Seit Markus Krösche im Sommer 2021 bei Eintracht Frankfurt als Sportvorstand die Verantwortung übernommen hat, hat der Traditionsverein eine beachtliche Entwicklung hingelegt: Von einem Team im Tabellenmittelfeld wurden die Hessen zu einem regelmäßigen Anwärter auf die internationalen Plätze.

Neben dem Europa-League-Triumph 2022 und der zweimaligen Qualifikation für die Champions League erntete Krösche vor allem für seine Transferstrategie viel Lob: Der 45-Jährige holte viele Spieler für vergleichsweise kleines Geld – und verkaufte sie später mit deutlichem Gewinn weiter.
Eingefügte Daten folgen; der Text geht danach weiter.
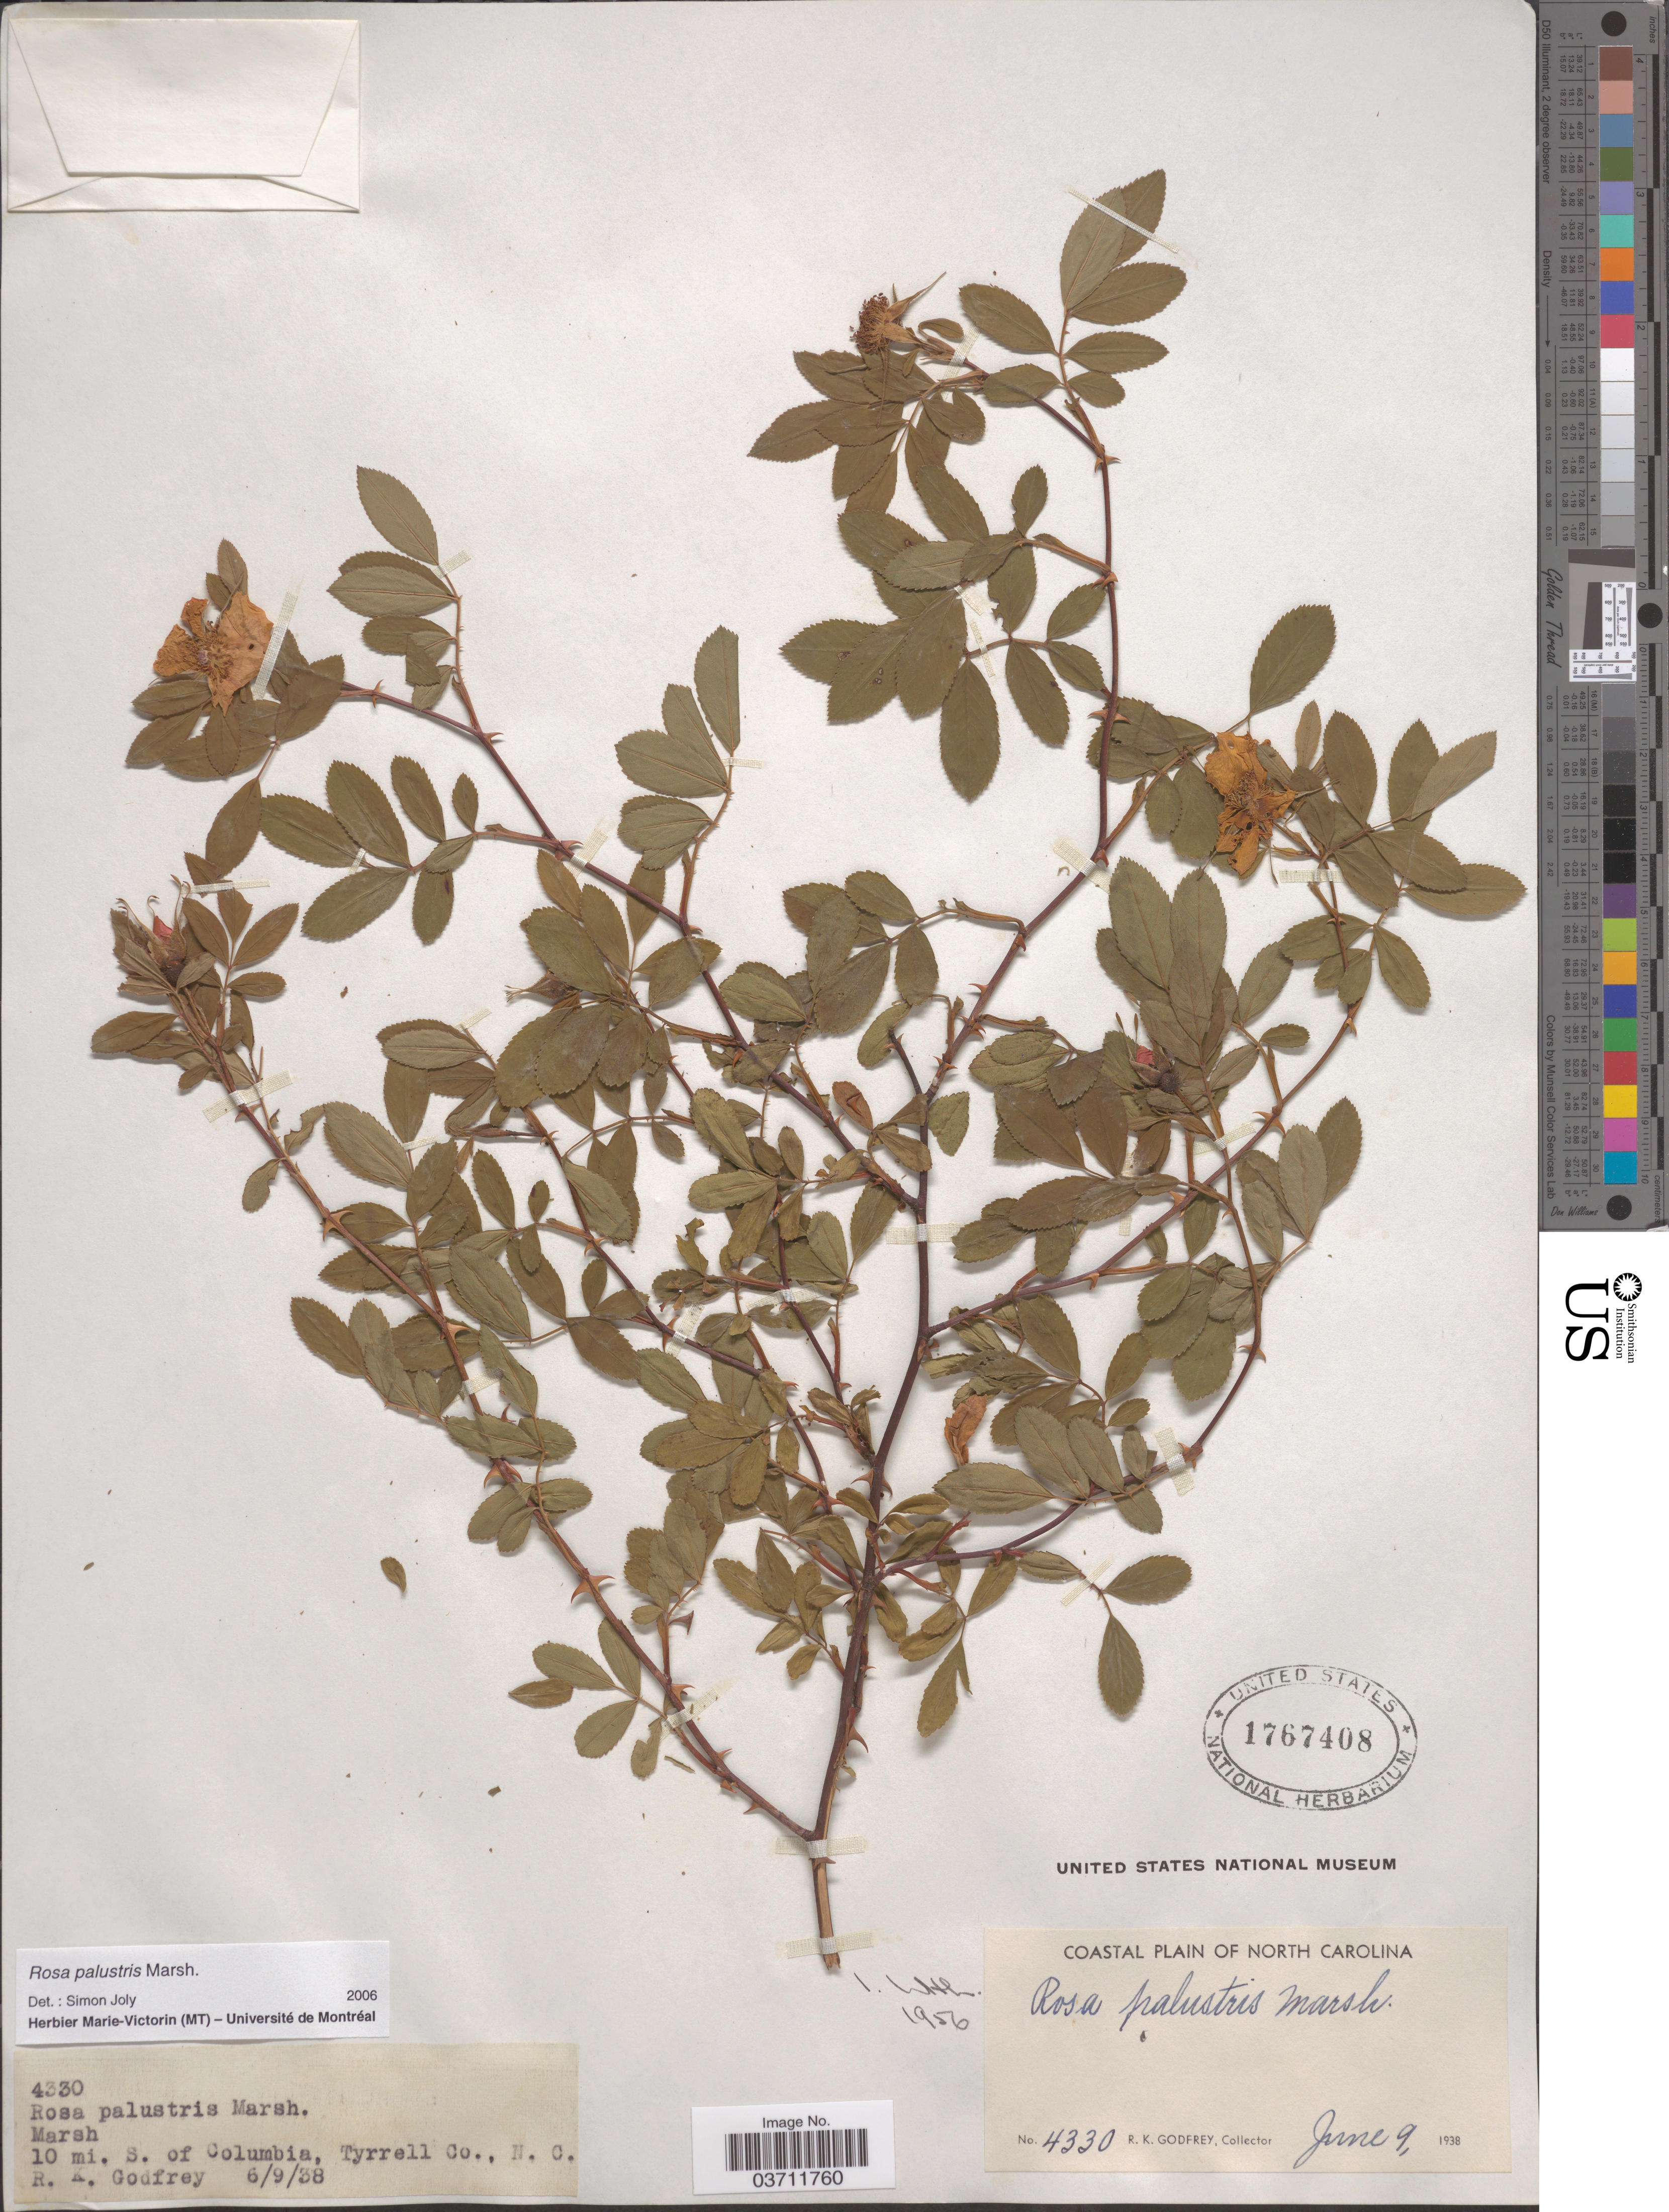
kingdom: Plantae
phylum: Tracheophyta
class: Magnoliopsida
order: Rosales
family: Rosaceae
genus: Rosa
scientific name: Rosa palustris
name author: Marshall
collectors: R. K. Godfrey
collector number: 4330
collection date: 1938-06-09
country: United States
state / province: North Carolina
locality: Coastal Plain of North Carolina. 10 mi. S. of Columbia, Tyrrell Co.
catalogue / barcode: US 1767408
Markus Krösche ist seit 2021 Sportvorstand von Eintracht Frankfurt
Markus Krösche ist seit 2021 Sportvorstand von Eintracht FrankfurtMarkus Krösche ist seit 2021 Sportvorstand von Eintracht Frankfurt

Umso brisanter ist vor diesem Hintergrund ein Bericht der Sport Bild, wonach es „plötzlich offener denn je“ sein soll, ob Krösche seinen bis 2028 laufenden Vertrag bei der SGE erfüllt. Als Grund wird die Diskrepanz zwischen wirtschaftlichen Zwängen und steigenden sportlichen Erwartungen im Klub aufgeführt.

Frankfurt braucht Transfererlöse – und will oben mitspielen

Denn obwohl Frankfurt durch den Verkauf von Hugo Ekitiké im Sommer an den FC Liverpool eine erhebliche Summe kassiert hatte, machte der Verein acht Millionen Euro Verlust. Auch in diesem Jahr wird dem Bericht zufolge bei den Hessen ein Verlust erwartet. Daher müsse Krösche in jedem Sommer einen Transferüberschuss von mindestens 30 Millionen Euro erwirtschaften.

Seine Zukunftsentscheidung soll der Sportvorstand demnach von der strategischen Ausrichtung des Klubs abhängig machen, nicht vom sportlichen Abschneiden in dieser Saison.

Nach SPORT1-Informationen sind die genannten Zweifel, ob Krösche seinen Vertrag erfüllt, allerdings schon länger bekannt. Korrekt ist, dass Krösche bei seiner Entscheidungsfindung die künftige Ausrichtung des Vereins einbezieht.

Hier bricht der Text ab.